There are a number of dualities in science, the wave vs. particle duality of quantum physics being the best known. Other dualities include continuous vs. granular, deterministic vs. stochastic and rationalist vs. empiricist. In recent times the advent of digital devices has favoured the continuous, the deterministic, and the rationalist elements of these dualities. Despite the fundamentally granular nature of digital devices, it is commonly assumed that continuous descriptions of natural phenomena can always be well-described by numerical models. This assumption has led, in turn, to the present predominance of deterministic and rationalist views of the physical world, i.e. to the belief that a Newtonian description of the physical world in terms of differential equations is the epitome of scientific discovery.
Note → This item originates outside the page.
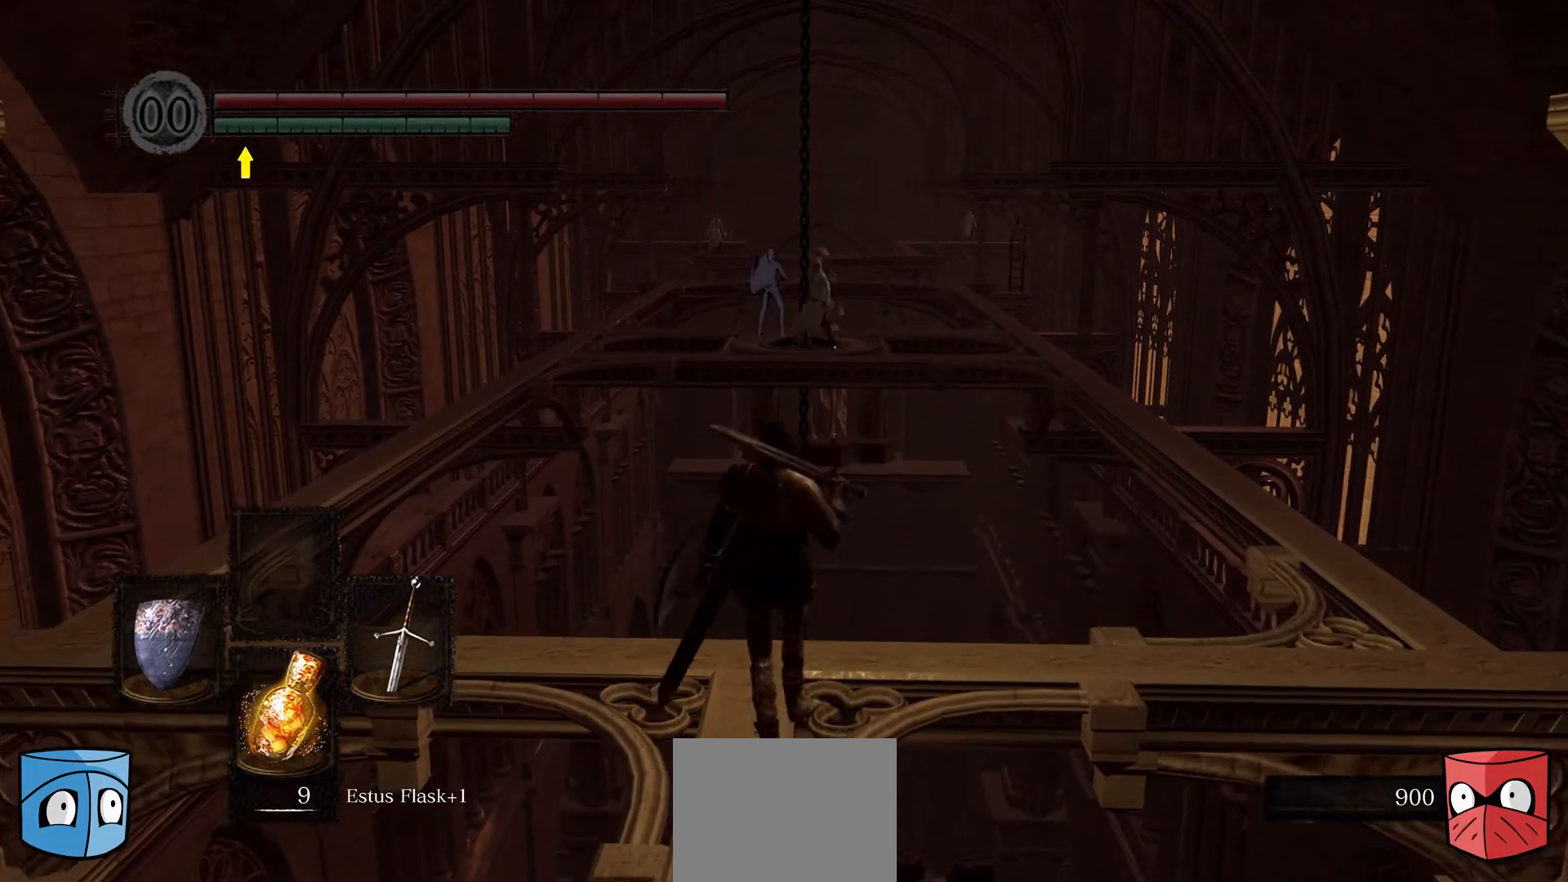
{"buttons": ["L1"], "left_stick": "center", "right_stick": "center", "events": [[167, "left_stick", "center"], [267, "L1", "down"]]}
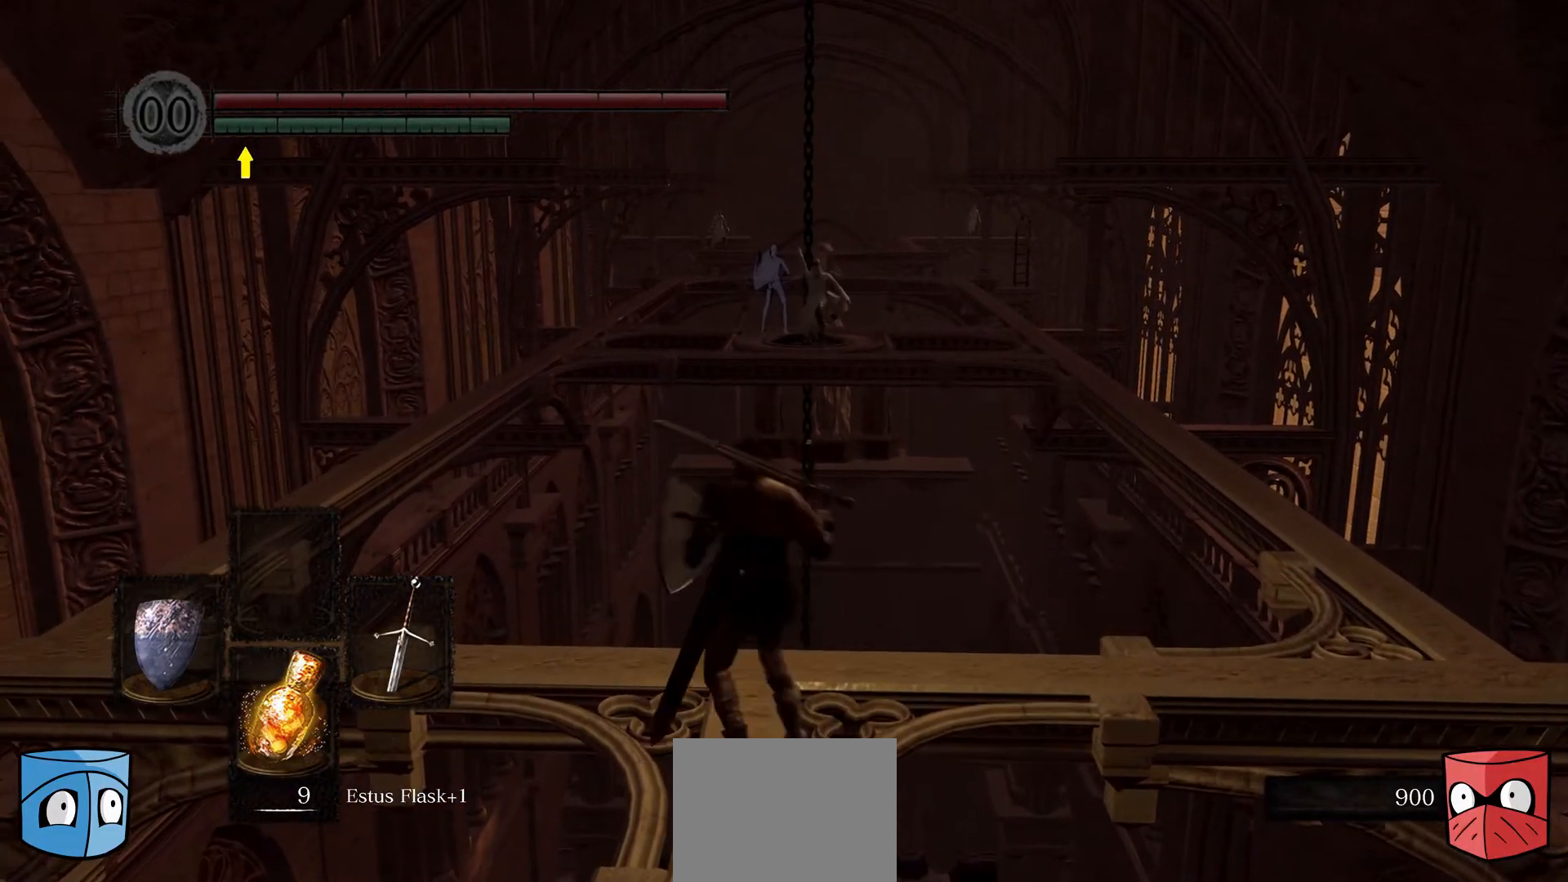
{"buttons": ["L1"], "left_stick": "center", "right_stick": "center", "events": [[33, "left_stick", "up-left"], [200, "left_stick", "center"]]}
The predictions of numerical models based on such equations always seems to trump observations, whose sole function is the post hoc validation of the model.
The failure of Maxwell’s Equations of Electromagnetism at high energy densities, The Ultraviolet Catastrophe, led to the new Quantum Physics of Boltzmann and Planck and to the understanding that a granular and stochastic description was required under these circumstances. However, one branch of Physics, Fluid Dynamics, experienced no such paradigm shift. In the present era, the failure of digital models based on the Navier-Stokes equations has become increasingly evident. These equations cannot account for turbulence nor for the increased entropy associated with turbulence. This is The Fluid Catastrophe.
Only by abandoning the smooth, deterministic “continuum” of rationalism and adopting an empirical approach to fluid behaviour can we understand turbulence.